Recently, Varlotto et al. argued that nodal stage may not be the most appropriate selection factor to consider PORT [8]. To date, data suggest that, when feasible, adjuvant PORT could favorably alter the natural history of resected lung cancer, by reducing LR rate; consequently, factors predicting an higher LR rate could be used to select pN1 patients for whom the benefit of radiotherapy is greater [2, 3]. For these reasons, it seems also reasonable to explore nodal factors affecting clinical outcomes. Our analysis showed that ECE and LNR might be considered good predictors of FFLR and PFS. ECE has been rarely investigated in pN1 patients with NSCLC, but it is a widely known unfavorable prognostic factor in pN2 cases [17]. Similar results have been found also in other neoplasms; ECE has been identified as an independent prognostic factor for breast cancer, head and neck carcinoma, bladder and rectal cancer [1824].

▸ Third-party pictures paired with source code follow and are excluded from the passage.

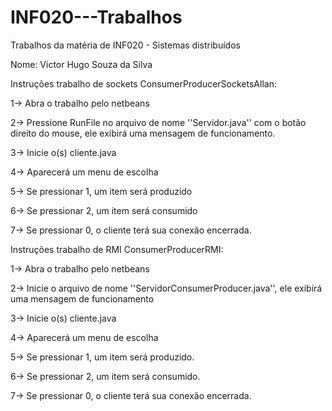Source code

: # INF020---Trabalhos
Trabalhos da matéria de INF020 - Sistemas distribuídos 

Nome: Victor Hugo Souza da Silva


Instruções trabalho de sockets ConsumerProducerSocketsAllan:

1-> Abra o trabalho pelo netbeans

2-> Pressione RunFile no arquivo de nome ''Servidor.java'' com o botão direito do mouse, ele exibirá uma mensagem de funcionamento.

3-> Inicie o(s) cliente.java 

4-> Aparecerá um menu de escolha

5-> Se pressionar 1, um item será produzido

6-> Se pressionar 2, um item será consumido

7-> Se pressionar 0, o cliente terá sua conexão encerrada.


Instruções trabalho de RMI ConsumerProducerRMI:

1-> Abra o trabalho pelo netbeans

2-> Inicie o arquivo de nome ''ServidorConsumerProducer.java'', ele exibirá uma mensagem de funcionamento

3-> Inicie o(s) cliente.java 

4-> Aparecerá um menu de escolha

5-> Se pressionar 1, um item será produzido.

6-> Se pressionar 2, um item será consumido.

7-> Se pressionar 0, o cliente terá sua conexão encerrada.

On the contrary, the prognostic value of LNR has been the object of many retrospective studies, as an index of both the extent of lymphadenectomy and the number of positive nodes [7, 9]. Some authors suggest that LNR can provide additional prognostic information in terms of OS [7, 2527]. Wisnivesky et al. reported a worse OS with an increasing LNR in a series of 1682 pN1 NSCLC patients [26]. Urban et al. in a large series of 6551 pN1 NSCLC patients obtained from the surveillance, epidemiology and end results (SEER) database, showed a significant worsening of OS along with increasing LNR values [7]. Li et al. showed an OS benefit in patients with an LNR ≤0.15 after surgical resection for pN1 NSCLC (p = 0.040). In the same study, 5-year PFS was equal to 48–33 % in patients with LNR ≤0.15 and >0.15, respectively (p = 0.010) [25]. The present analysis confirmed similar findings (3-year PFS of 58.2 and 36.5 %, respectively, in the group with LNR ≤0.15 and LNR >0.15, p = 0.011). In the present series, LNR has a predictive value for local control [(LNR >0.15 RR = 4.42 (IC 1.73–11.29) p < 0001)] and is, therefore, likely useful to discriminate patients who could be eligible to an adjuvant loco-regional treatment such as radiotherapy.

Therefore, nodal factors appear to be effective predictors of locoregional recurrence and, according to the results of other retrospective series [3, 7, 17], LNR appears to be a more reliable prognostic factor than the number of positive or examined LN alone. Similar results have been found also for breast, esophageal, pancreatic, biliary duct cancers, remarking LNR-independent role to predict prognosis [2831]. Moreover, LNR seems to have a role as a predictor not only of LR but also of OS and thus it should be considered a cornerstone to select a population who can benefit from adjuvant radiotherapy.

Conclusions

Unfavorable prognostic factors such as nodal risk factors should be considered to select patients that might be the advantage of PORT. A possible benefit from technical advancements in treatment planning and dose delivery needs to be confirmed within a series of NSCLC patients with pN1 disease. Perspective studies based on accurately selected patients and modern radiotherapy could be the key to re-evaluate PORT in pN1.